▶ [What needs to be done]
Copy each line of the data below in which the word "СТОБИ" can be found.

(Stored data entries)
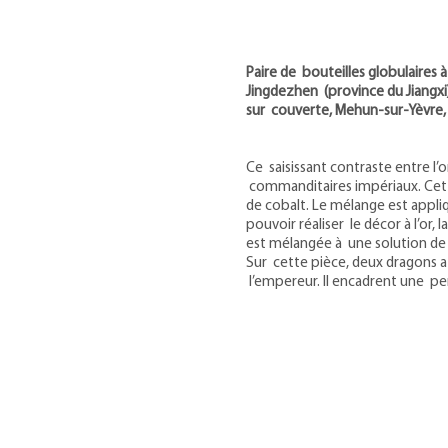
Paire de bouteilles globulaires
Jingdezhen (province du Jiangxi
sur couverte, Mehun-sur-Yèvre, m
Ce saisissant contraste entre l’o
commanditaires impériaux. Cette
de cobalt. Le mélange est appli
pouvoir réaliser le décor à l’or
est mélangée à une solution de 
Sur cette pièce, deux dragons af
l’empereur. Il encadrent une pe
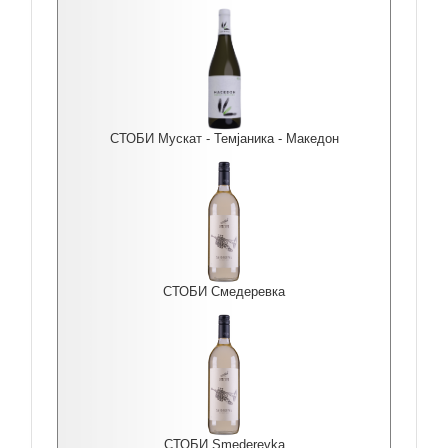
СТОБИ Мускат - Темјаника - Македон
СТОБИ Смедеревка
СТОБИ Smederevka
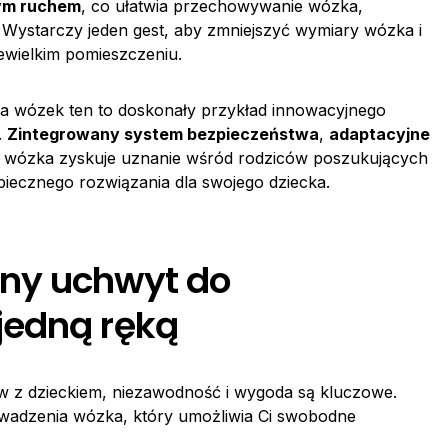
nym ruchem
, co ułatwia przechowywanie wózka,
Wystarczy jeden gest, aby zmniejszyć wymiary wózka i
wielkim pomieszczeniu.
 a wózek ten to doskonały przykład innowacyjnego
.
Zintegrowany system bezpieczeństwa
,
adaptacyjne
l wózka zyskuje uznanie wśród rodziców poszukujących
piecznego rozwiązania dla swojego dziecka.
ny uchwyt do
jedną ręką
w z dzieckiem, niezawodność i wygoda są kluczowe.
adzenia wózka, który umożliwia Ci swobodne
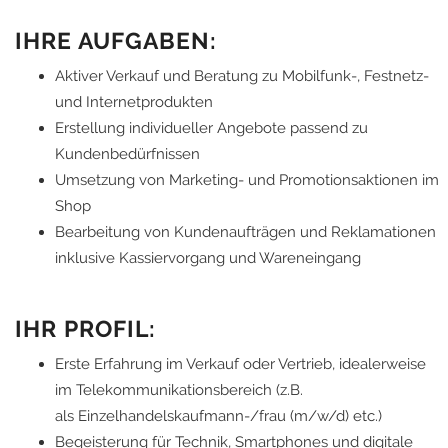
IHRE AUFGABEN:
Aktiver Verkauf und Beratung zu Mobilfunk-, Festnetz-
und Internetprodukten
Erstellung individueller Angebote passend zu
Kundenbedürfnissen
Umsetzung von Marketing- und Promotionsaktionen im
Shop
Bearbeitung von Kundenaufträgen und Reklamationen
inklusive Kassiervorgang und Wareneingang
IHR PROFIL:
Erste Erfahrung im Verkauf oder Vertrieb, idealerweise
im Telekommunikationsbereich (z.B.
als Einzelhandelskaufmann-/frau (m/w/d) etc.)
Begeisterung für Technik, Smartphones und digitale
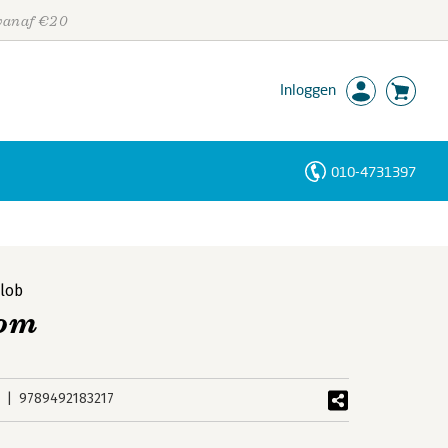
 vanaf €20
Inloggen
010-4731397
Personen
Trefwoorden
lob
dom
9789492183217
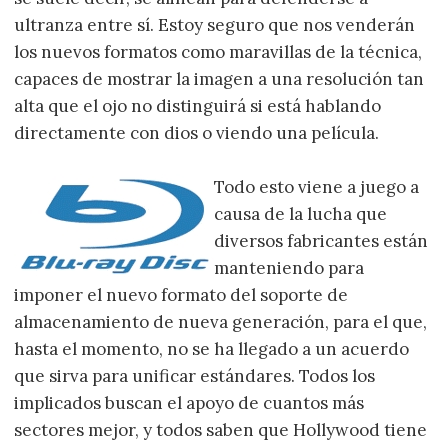
ultranza entre sí. Estoy seguro que nos venderán
los nuevos formatos como maravillas de la técnica,
capaces de mostrar la imagen a una resolución tan
alta que el ojo no distinguirá si está hablando
directamente con dios o viendo una película.
Todo esto viene a juego a
causa de la lucha que
diversos fabricantes están
manteniendo para
imponer el nuevo formato del soporte de
almacenamiento de nueva generación, para el que,
hasta el momento, no se ha llegado a un acuerdo
que sirva para unificar estándares. Todos los
implicados buscan el apoyo de cuantos más
sectores mejor, y todos saben que Hollywood tiene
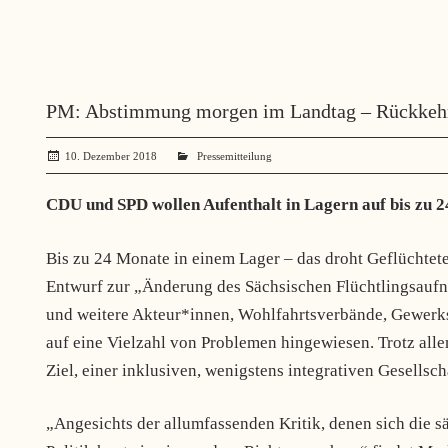
PM: Abstimmung morgen im Landtag – Rückkehr 
10. Dezember 2018
administrator
Pressemitteilung
CDU und SPD wollen Aufenthalt in Lagern auf bis zu 
Bis zu 24 Monate in einem Lager – das droht Geflüchte
Entwurf zur „Änderung des Sächsischen Flüchtlingsauf
und weitere Akteur*innen, Wohlfahrtsverbände, Gewerksc
auf eine Vielzahl von Problemen hingewiesen. Trotz all
Ziel, einer inklusiven, wenigstens integrativen Gesellsc
„Angesichts der allumfassenden Kritik, denen sich die s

▶ [Your response]
СТОБИ Мускат - Темјаника - Македон
СТОБИ Смедеревка
СТОБИ Smederevka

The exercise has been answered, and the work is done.